A few minutes later we were slowing down. What's wrong? I wondered. Train wheels squealed to a stop and the conductor moved through the car again, this time calling out "Lake City, South Carolina." Lake City? We're stopping in Lake City? Even before the door could open some folks had gathered up their belongings and squeezed their way toward it. I had neglected to ask the ticket clerk an important question: Is this train non-stop to Savannah? It wasn't.

Between Lake City and Kingstree I read a few pages in my novel, but mostly I looked through my window, wondering who lived on that farm or what crossroads was this. I didn't have to wonder about some places the sing-songy conductor announced every small town and a few country crossroads as the train stopped every few miles. This train was a local.
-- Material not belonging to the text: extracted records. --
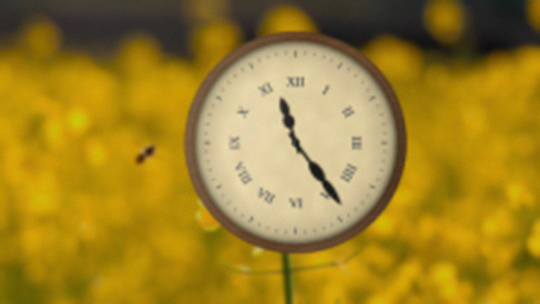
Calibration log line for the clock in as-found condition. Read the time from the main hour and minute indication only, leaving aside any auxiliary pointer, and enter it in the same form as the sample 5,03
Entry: 11,24
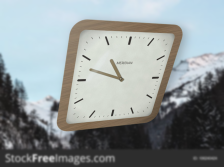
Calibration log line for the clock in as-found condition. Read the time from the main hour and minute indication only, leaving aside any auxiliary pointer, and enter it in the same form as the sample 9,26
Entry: 10,48
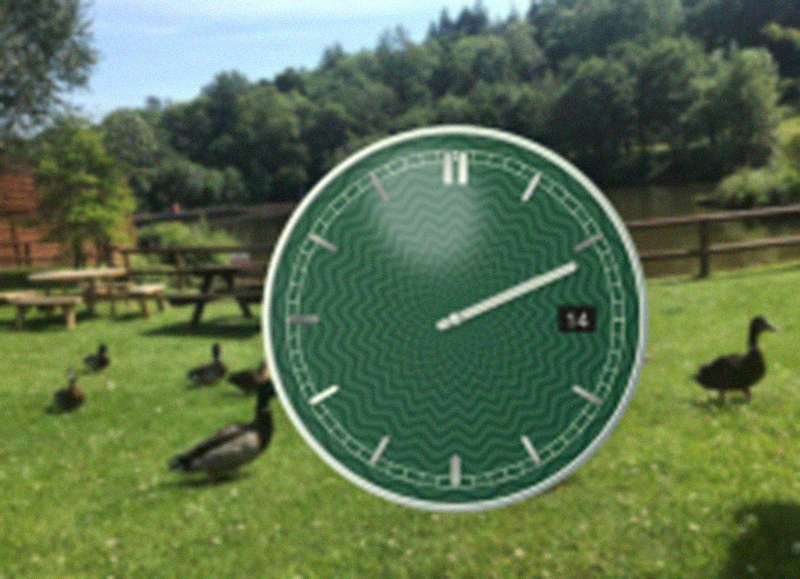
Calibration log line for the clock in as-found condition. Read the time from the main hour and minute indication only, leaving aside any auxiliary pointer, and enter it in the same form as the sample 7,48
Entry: 2,11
Okay, so maybe it wouldn't be quite as restful as I'd thought, I told myself, but it was certainly interesting. I tried to imagine why my fellow passengers were traveling, wondering if any of them had as strange a reason for their trip as I did. It was easy to tell which of us were new to this train-ride business, we were all doing the same thing. But most of the passengers seemed to be old-hat. They had picnics in those shopping bags. Cellophane-wrapped sandwiches, fried chicken legs, boxes of saltines crackers and vanilla wafers, even milk jugs of grape or orange Kool-Aid. Foodstuffs were pulled out and passed around between seats, paper napkins and paper cups serving as dinnerware.

When it neared my normal lunchtime, I pulled out my own sandwich and munched half of it slowly as I tried to read. That's about when we entered the low country. Somewhere between St. Stephen and Charleston the tracks lost their level. The train car tipped sideways a few degrees and I found myself gazing into swamp water as we crossed a trestle. Clinging to the seat in front of me for dear life I glanced at my seat-mate with a nervous question on my face, but the business-suited gentleman wasn't fazed in the least. "Don't worry, this doesn't last long," he reassured me with a smile. One of the old-hat bunch, he was very familiar with this section of the line. He was right, within a minute or two we were as upright as ever and I tried to relax.

When we arrived in Savannah I had to change trains, obviously. I didn't want to wind up in Jacksonville. Exiting the compartment I got up the nerve to ask the conductor if my return trip to Florence had to be on a local too. "Check inside" was all he said, so I did. To my considerable relief my north-bound train made stops only in Charleston and Florence before heading on to other points. It was an uneventful ride. I took the low-country sideways section calmly, as if it was no big deal for an entire train to cross a swamp tilted on its side.

To this day I can't tell you what the reaction was from my family when I arrived home that evening. I doubt if the pile of paper at work was reduced any but my attitude was certainly improved. Whenever anybody added to my stress level, I just hummed my little click-click song, tuned them out and wondered where else the train went to and back in a day.